**TASK REQUIREMENTS**
All lines of the material below that include the string "evenodd" are to be copied.

'''

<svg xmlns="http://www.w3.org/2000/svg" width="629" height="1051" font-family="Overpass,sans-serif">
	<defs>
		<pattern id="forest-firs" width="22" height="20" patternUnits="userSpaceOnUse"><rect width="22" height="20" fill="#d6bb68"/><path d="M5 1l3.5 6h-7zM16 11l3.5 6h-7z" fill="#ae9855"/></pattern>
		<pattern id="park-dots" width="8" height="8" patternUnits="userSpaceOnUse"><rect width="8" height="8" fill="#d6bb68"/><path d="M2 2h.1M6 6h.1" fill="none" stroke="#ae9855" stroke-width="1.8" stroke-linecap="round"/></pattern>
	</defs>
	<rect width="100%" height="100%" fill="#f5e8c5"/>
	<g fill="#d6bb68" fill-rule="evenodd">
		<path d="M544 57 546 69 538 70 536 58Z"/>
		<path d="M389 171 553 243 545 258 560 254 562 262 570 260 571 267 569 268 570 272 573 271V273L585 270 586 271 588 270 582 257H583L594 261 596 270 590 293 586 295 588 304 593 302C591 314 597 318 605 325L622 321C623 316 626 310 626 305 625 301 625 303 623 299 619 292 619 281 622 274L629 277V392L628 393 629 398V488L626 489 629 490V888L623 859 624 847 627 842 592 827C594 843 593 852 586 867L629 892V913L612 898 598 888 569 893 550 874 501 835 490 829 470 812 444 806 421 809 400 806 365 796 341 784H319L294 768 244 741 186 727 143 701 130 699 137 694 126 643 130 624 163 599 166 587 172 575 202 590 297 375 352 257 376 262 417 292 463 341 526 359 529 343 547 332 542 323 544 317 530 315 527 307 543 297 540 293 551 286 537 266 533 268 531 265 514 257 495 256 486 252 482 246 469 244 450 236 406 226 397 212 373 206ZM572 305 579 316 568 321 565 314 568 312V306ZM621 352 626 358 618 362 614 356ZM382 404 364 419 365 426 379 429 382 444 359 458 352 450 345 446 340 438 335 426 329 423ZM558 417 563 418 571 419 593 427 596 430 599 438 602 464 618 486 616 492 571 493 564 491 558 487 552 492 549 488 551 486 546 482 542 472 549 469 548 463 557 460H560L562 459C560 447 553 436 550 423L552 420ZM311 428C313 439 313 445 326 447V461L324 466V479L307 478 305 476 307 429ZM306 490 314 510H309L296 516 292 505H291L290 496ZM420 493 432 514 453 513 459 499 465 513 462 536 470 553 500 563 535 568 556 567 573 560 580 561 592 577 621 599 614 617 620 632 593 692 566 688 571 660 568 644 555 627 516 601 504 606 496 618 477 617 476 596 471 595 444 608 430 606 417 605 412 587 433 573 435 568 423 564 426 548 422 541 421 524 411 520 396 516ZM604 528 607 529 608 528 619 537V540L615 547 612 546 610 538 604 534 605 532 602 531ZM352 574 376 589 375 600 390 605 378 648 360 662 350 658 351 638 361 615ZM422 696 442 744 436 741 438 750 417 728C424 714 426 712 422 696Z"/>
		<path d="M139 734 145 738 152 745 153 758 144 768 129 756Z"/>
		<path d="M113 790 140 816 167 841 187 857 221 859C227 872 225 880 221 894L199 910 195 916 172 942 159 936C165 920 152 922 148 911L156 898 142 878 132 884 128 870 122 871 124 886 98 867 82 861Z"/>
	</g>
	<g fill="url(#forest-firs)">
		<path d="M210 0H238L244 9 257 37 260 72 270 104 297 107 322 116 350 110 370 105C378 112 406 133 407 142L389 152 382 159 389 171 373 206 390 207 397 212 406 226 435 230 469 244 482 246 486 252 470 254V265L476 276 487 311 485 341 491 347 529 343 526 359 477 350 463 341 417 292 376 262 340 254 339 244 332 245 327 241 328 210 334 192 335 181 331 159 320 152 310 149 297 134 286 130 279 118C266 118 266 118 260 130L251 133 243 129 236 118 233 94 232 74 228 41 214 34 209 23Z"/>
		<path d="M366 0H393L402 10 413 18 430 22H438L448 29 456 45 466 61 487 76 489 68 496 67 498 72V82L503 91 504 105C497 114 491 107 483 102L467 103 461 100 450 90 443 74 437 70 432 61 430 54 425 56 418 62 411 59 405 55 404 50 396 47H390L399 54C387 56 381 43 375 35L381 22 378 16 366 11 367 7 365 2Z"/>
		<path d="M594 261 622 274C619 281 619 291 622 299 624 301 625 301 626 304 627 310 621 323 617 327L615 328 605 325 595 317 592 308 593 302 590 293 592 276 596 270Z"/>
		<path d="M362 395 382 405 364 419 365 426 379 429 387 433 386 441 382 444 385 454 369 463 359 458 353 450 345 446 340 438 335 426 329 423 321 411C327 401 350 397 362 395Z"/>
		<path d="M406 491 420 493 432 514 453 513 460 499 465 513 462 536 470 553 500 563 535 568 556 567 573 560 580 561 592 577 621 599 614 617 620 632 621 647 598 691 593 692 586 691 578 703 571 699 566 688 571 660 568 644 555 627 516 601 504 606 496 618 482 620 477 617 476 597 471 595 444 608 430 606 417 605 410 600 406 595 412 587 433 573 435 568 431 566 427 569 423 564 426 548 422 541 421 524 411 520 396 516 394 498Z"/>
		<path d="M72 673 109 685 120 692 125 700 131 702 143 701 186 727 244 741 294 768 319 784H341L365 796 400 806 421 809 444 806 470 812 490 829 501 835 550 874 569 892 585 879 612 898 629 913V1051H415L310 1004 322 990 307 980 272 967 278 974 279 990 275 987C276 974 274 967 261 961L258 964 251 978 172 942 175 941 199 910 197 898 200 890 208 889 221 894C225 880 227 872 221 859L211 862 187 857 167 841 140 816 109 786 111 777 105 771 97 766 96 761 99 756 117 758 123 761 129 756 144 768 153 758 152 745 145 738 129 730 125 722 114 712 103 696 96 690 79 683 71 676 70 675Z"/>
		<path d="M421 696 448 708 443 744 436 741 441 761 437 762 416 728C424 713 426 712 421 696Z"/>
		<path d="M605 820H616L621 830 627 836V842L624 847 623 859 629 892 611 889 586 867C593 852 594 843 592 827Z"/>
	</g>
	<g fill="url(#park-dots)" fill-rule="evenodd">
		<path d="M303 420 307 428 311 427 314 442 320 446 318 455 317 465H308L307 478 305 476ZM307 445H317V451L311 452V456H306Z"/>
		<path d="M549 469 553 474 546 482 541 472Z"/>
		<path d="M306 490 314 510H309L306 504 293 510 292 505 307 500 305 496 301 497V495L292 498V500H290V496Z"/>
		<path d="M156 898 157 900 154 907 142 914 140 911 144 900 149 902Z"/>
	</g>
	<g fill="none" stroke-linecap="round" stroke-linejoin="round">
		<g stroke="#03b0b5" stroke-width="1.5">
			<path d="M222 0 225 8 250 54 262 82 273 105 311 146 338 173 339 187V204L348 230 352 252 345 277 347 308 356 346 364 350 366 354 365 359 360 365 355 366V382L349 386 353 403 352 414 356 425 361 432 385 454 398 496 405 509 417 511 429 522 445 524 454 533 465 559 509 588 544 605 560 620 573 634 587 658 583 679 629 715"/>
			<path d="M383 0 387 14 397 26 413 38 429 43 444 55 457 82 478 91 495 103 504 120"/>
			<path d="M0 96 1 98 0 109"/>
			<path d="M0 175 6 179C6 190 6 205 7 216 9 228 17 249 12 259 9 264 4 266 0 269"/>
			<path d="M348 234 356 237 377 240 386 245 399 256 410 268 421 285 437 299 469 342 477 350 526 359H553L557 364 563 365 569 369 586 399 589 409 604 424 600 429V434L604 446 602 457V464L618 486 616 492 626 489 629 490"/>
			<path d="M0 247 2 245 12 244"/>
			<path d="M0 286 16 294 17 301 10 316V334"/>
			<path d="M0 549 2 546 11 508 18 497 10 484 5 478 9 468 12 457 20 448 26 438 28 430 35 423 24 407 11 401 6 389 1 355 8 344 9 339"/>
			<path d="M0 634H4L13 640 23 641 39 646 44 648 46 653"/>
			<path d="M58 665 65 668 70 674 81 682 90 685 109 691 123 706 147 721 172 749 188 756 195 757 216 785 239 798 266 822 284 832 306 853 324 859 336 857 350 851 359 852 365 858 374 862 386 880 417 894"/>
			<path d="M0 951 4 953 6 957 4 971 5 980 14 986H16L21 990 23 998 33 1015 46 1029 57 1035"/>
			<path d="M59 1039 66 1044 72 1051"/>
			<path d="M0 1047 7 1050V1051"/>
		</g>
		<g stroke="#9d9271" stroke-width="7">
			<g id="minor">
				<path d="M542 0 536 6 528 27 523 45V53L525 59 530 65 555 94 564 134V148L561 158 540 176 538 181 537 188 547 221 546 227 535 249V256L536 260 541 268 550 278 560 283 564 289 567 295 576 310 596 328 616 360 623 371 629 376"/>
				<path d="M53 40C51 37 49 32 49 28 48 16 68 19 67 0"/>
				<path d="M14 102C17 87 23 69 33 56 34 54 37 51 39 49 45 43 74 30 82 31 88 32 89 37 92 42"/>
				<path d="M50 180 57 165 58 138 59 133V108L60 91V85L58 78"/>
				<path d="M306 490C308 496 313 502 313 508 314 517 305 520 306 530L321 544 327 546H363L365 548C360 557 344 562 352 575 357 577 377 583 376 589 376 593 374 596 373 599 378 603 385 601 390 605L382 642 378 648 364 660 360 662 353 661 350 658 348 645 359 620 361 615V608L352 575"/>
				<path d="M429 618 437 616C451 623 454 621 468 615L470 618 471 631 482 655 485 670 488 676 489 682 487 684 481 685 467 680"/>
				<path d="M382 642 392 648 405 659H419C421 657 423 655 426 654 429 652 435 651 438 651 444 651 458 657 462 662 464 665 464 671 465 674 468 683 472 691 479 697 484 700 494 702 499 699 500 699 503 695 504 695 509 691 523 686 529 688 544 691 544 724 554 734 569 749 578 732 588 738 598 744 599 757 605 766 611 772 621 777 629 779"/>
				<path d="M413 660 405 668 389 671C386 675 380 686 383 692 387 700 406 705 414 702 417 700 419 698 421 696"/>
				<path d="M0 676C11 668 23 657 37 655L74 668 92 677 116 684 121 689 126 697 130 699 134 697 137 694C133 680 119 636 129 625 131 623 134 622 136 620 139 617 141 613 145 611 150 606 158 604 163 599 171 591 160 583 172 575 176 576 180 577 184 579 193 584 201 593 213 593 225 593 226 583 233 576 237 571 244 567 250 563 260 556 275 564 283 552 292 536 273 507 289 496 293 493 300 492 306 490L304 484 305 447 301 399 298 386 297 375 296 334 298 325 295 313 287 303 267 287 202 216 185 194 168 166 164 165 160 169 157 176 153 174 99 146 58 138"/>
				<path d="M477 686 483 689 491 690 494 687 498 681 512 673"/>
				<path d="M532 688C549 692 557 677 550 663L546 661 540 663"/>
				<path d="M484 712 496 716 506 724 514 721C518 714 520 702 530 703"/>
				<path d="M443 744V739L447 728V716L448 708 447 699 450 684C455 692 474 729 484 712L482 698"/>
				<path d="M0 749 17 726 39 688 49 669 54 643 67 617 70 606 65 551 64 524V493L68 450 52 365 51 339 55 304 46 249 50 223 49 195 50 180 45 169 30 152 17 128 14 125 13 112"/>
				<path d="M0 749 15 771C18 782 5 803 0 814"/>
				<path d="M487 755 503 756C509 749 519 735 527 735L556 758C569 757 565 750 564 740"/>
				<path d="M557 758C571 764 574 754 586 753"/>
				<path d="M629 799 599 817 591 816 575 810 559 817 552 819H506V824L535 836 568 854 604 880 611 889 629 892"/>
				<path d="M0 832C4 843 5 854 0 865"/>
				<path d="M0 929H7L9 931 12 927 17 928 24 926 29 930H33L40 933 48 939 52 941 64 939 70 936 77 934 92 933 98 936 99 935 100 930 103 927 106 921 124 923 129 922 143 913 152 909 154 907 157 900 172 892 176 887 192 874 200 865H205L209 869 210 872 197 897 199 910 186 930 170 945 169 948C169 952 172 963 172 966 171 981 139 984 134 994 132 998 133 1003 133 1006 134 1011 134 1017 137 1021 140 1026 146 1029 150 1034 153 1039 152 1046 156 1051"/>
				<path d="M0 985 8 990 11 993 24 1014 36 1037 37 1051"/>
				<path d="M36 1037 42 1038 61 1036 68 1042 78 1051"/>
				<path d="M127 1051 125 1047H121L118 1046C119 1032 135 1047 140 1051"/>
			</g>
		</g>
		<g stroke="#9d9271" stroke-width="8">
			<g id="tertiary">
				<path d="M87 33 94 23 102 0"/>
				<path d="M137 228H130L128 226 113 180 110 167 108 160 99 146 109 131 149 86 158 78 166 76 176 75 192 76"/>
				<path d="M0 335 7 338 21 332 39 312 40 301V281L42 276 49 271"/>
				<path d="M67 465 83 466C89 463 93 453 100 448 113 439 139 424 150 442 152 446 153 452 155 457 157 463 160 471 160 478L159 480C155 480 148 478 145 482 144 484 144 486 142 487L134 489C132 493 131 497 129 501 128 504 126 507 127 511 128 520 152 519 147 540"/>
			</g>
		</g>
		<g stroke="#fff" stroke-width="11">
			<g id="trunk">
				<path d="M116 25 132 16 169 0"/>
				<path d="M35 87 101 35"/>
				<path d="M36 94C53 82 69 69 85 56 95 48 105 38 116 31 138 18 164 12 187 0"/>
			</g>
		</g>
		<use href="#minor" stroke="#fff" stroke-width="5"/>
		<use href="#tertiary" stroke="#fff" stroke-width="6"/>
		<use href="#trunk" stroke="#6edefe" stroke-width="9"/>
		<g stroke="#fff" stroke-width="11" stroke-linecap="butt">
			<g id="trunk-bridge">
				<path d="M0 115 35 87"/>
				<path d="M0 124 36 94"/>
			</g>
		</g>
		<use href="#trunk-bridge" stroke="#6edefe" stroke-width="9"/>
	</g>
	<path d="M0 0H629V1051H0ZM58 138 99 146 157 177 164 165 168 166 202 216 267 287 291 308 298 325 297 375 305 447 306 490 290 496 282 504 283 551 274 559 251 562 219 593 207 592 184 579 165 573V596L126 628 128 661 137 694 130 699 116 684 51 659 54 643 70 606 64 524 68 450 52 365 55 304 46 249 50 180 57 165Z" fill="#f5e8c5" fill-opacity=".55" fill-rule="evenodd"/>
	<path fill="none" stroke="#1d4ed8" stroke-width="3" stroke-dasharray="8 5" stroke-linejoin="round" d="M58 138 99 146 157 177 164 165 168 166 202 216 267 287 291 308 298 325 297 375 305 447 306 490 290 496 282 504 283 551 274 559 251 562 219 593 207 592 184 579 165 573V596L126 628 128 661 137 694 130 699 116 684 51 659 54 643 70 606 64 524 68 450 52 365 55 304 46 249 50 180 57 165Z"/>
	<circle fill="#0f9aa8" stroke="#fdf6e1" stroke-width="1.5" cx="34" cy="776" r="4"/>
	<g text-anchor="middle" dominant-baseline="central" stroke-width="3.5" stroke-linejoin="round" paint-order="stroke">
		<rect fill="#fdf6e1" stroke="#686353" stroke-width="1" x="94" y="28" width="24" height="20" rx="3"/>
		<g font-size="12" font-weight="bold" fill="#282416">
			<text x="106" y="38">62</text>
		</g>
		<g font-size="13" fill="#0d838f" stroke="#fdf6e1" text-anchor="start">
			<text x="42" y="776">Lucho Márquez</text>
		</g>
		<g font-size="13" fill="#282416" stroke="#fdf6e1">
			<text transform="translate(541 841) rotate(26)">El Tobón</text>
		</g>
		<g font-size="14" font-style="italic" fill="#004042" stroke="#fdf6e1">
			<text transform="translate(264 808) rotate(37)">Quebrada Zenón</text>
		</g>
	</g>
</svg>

'''

**SOLVED PROBLEM**
	<g fill="#d6bb68" fill-rule="evenodd">
	<g fill="url(#park-dots)" fill-rule="evenodd">
	<path d="M0 0H629V1051H0ZM58 138 99 146 157 177 164 165 168 166 202 216 267 287 291 308 298 325 297 375 305 447 306 490 290 496 282 504 283 551 274 559 251 562 219 593 207 592 184 579 165 573V596L126 628 128 661 137 694 130 699 116 684 51 659 54 643 70 606 64 524 68 450 52 365 55 304 46 249 50 180 57 165Z" fill="#f5e8c5" fill-opacity=".55" fill-rule="evenodd"/>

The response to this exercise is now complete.